A recent proposition suggests that mixoplankton may“farm” bacteria . One of the most essential compounds that bacteria rely on for their growth is carbon. But they seem to prefer carbon that is released in a highly dissolved organic form by photosynthesizing phytoplankton.

Thus, while photosynthesizing, mixoplankton release carbon that helps the bacteria nearby grow better. But when photosynthetic activity is limited (by light or nutrients), these same mixotrophic phytoplankton may harvest the nearby cultivated bacteria to keep growing.

Dual strategies

Aquatic ecologists suspect that the mixoplankton strategy is mostly favoured when light or nutrients are limited - but research shows that mixoplankton may consume prey at higher temperatures .

It has proven difficult to study which strategy a mixoplankton is using under any set of environmental conditions in nature.

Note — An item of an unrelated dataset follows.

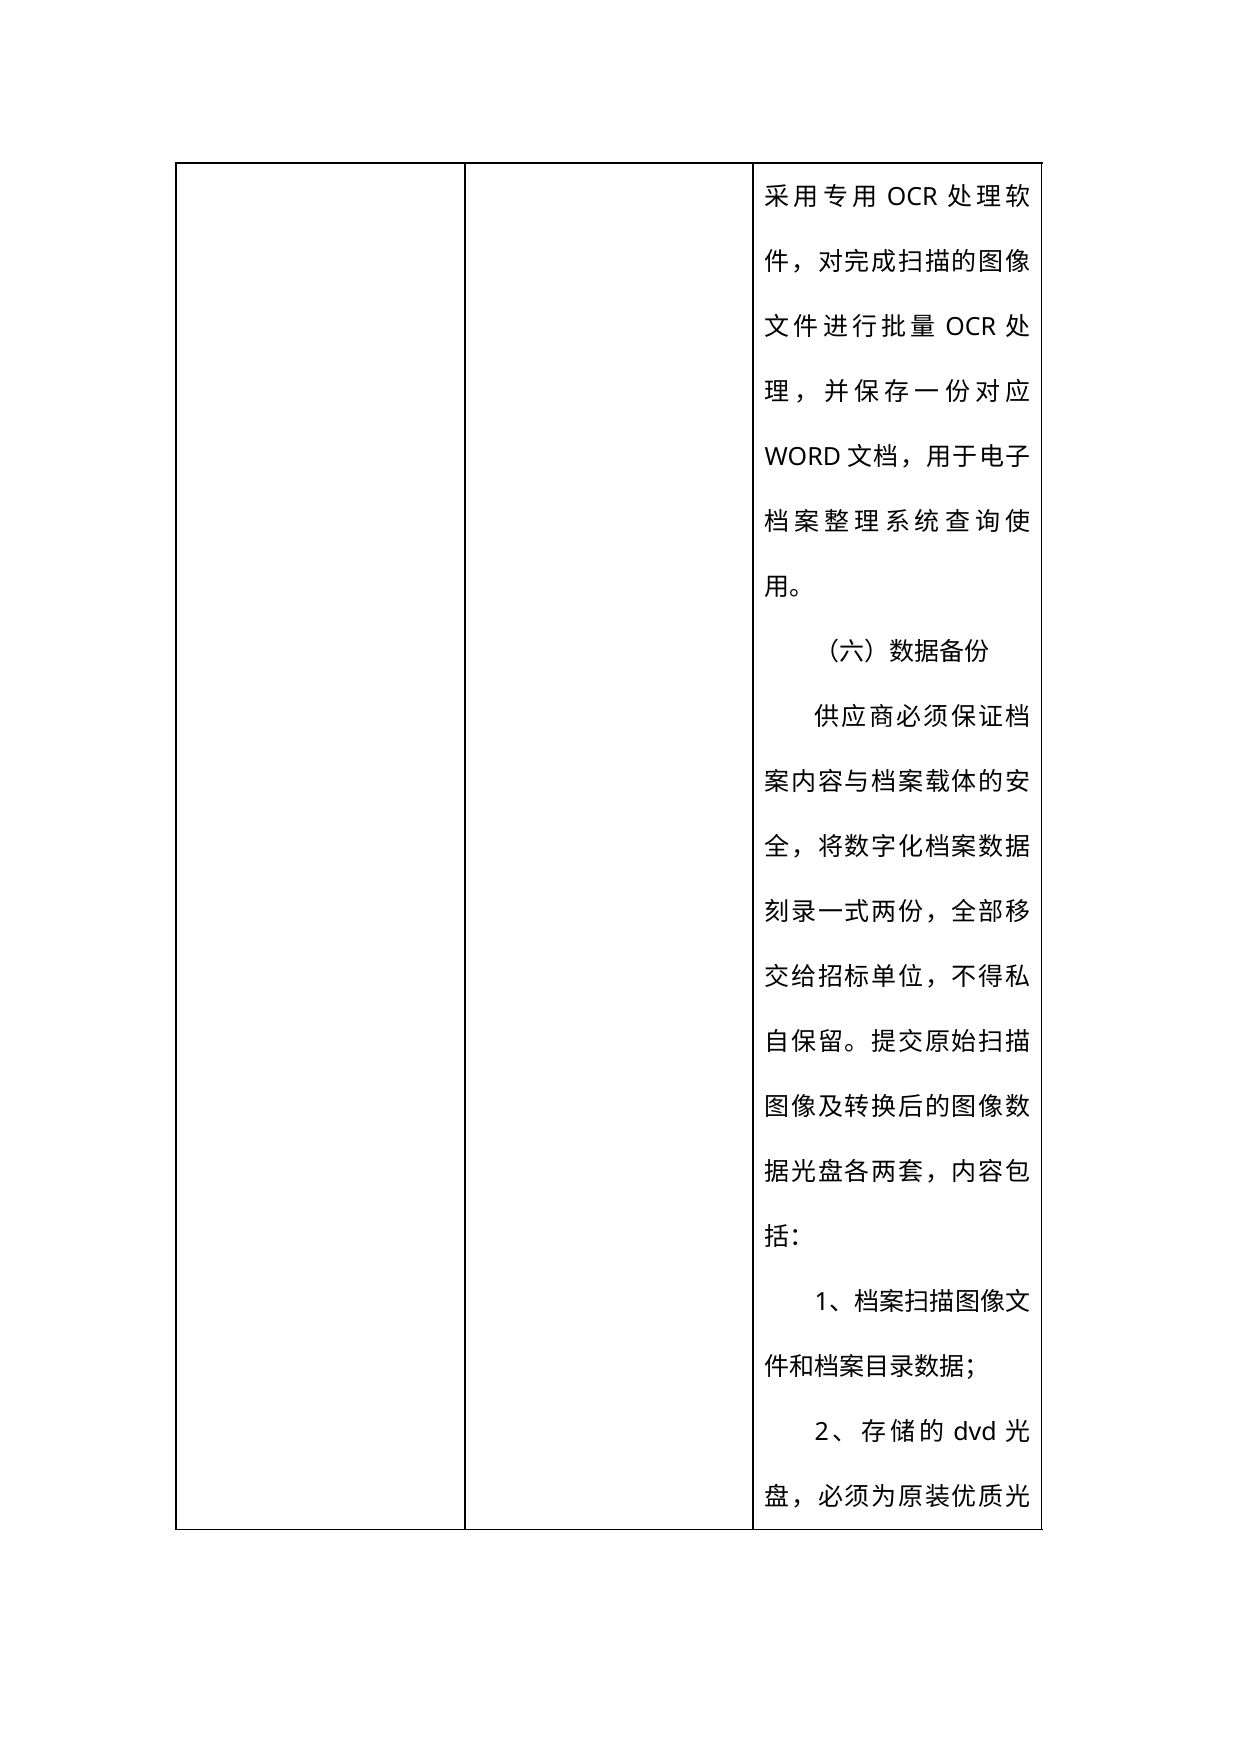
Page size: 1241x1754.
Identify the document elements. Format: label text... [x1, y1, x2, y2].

table_cell 1 [177, 164, 464, 1528]
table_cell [754, 164, 1041, 1528]
table_cell [466, 164, 752, 1528]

Existing methods are difficult to implement and because there is no clear gene associated with bacterial consumption, we can't pinpoint this activity with genomic analyses either.

One approach that we have taken in my lab has been to identify in which lakes we expect to see mixoplankton as more dominant. One of our studies has recently shown results contrary to model expectations however, with more mixoplankton in lakes with high nutrients .

So, we need to start measuring which strategy is actually being used under which conditions by mixoplankton. We can use ingestion experiments, adding bacteria that have been labelled using a fluorescence dye into isolated phytoplankton communities . These bacteria can be followed into mixoplankton cells and identified on specialized instruments.

We can also use fluorescent dyes that bind to bacterial DNA within mixoplankton cells . With these approaches, we are attempting to better understand under which conditions mixoplankton will choose which feeding strategy.

Accelerating climate change

We now have reason to believe that higher temperatures associated with climate change will favour mixoplankton over purely photosynthetic phytoplankton . Overall, such a shift would tip the balance away from phytoplankton reducing CO2 in our atmosphere to potentially contributing more CO2 to the atmosphere .

This is yet another potential feedback cycle that could result from massive shifts in the Earth's biosphere - a shift that would help accelerate climate change even further . The seemingly inconsequential feeding behaviour of these tiny microbes in lakes and oceans could have global consequences.